Finding the rest of my identity so late in life has been an amazing ride. Hard to believe it’s only been five months since I realized Jessica even existed. It’s only been three months since she emerged as a fully-realized human rather than a rhetorical construct to explain my nonbinary embrace of the divine feminine. We leaned into this truth with all the power and privilege at my command. Our family, friends, and coworkers didn’t miss a beat despite the abrupt nature of our arrival. It’s as if we always existed like this, which we clearly did despite not knowing it.

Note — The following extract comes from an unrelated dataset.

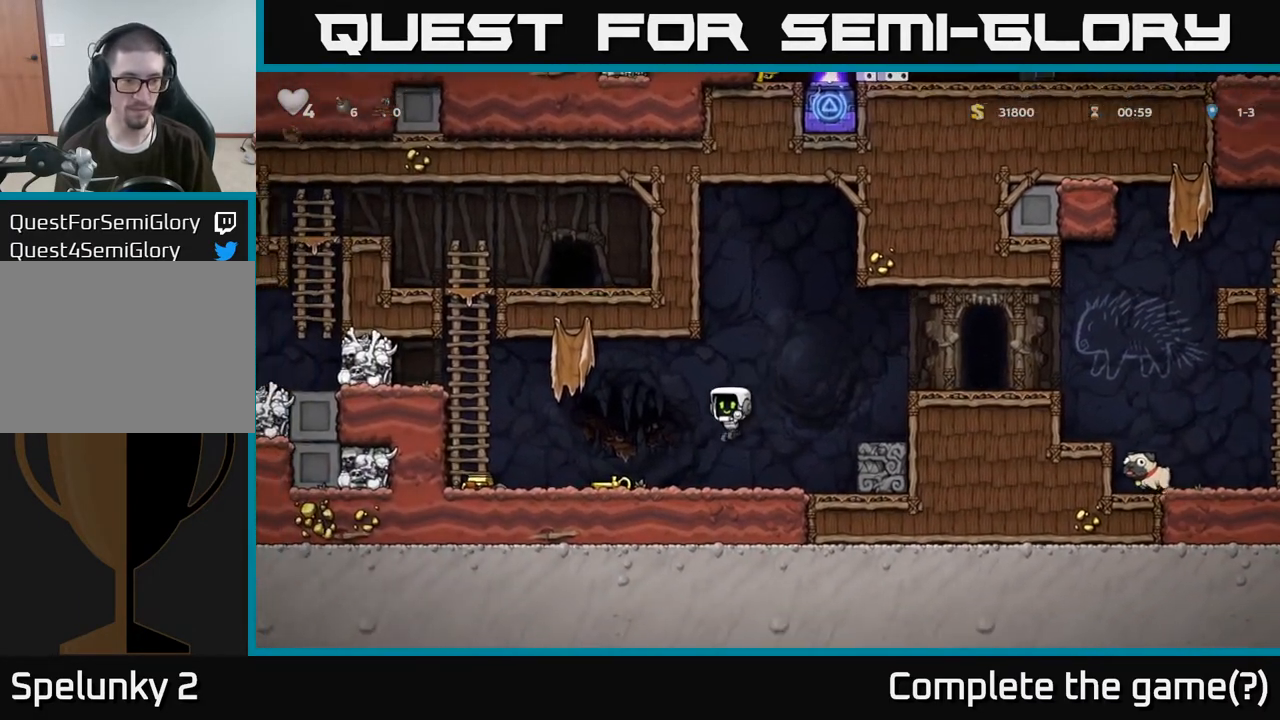
{"buttons": [], "left_stick": "left", "right_stick": "center", "events": [[200, "left_stick", "down"], [217, "X", "down"], [300, "X", "up"], [317, "left_stick", "left"]]}
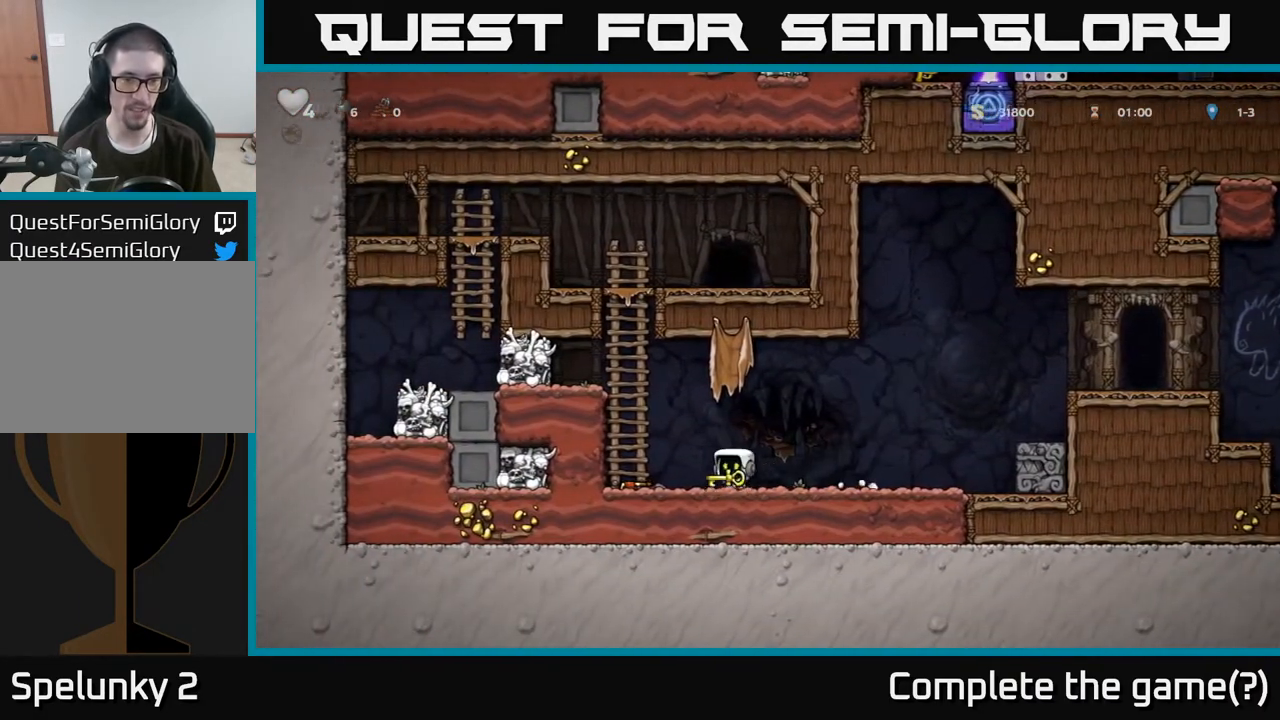
{"buttons": [], "left_stick": "up", "right_stick": "center", "events": [[217, "A", "down"], [250, "left_stick", "up"], [433, "A", "up"]]}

Tonight I took over earlier than expected to finish this post, so we could publish it on schedule. As soon as Jessie put the kiddo to sleep, she bowed out with pleasure and left the rest of the night up to me. Genderfluidity is emerging as a way to keep up with our many obligations outside of the schedule we crafted to meet the same. I can’t wait to read the memoir she writes when this blog is done and moves onto a new format. I’m excited to start a new screenplay looking at this journey, but from a different point of view independent of our story. Stay tuned for further news!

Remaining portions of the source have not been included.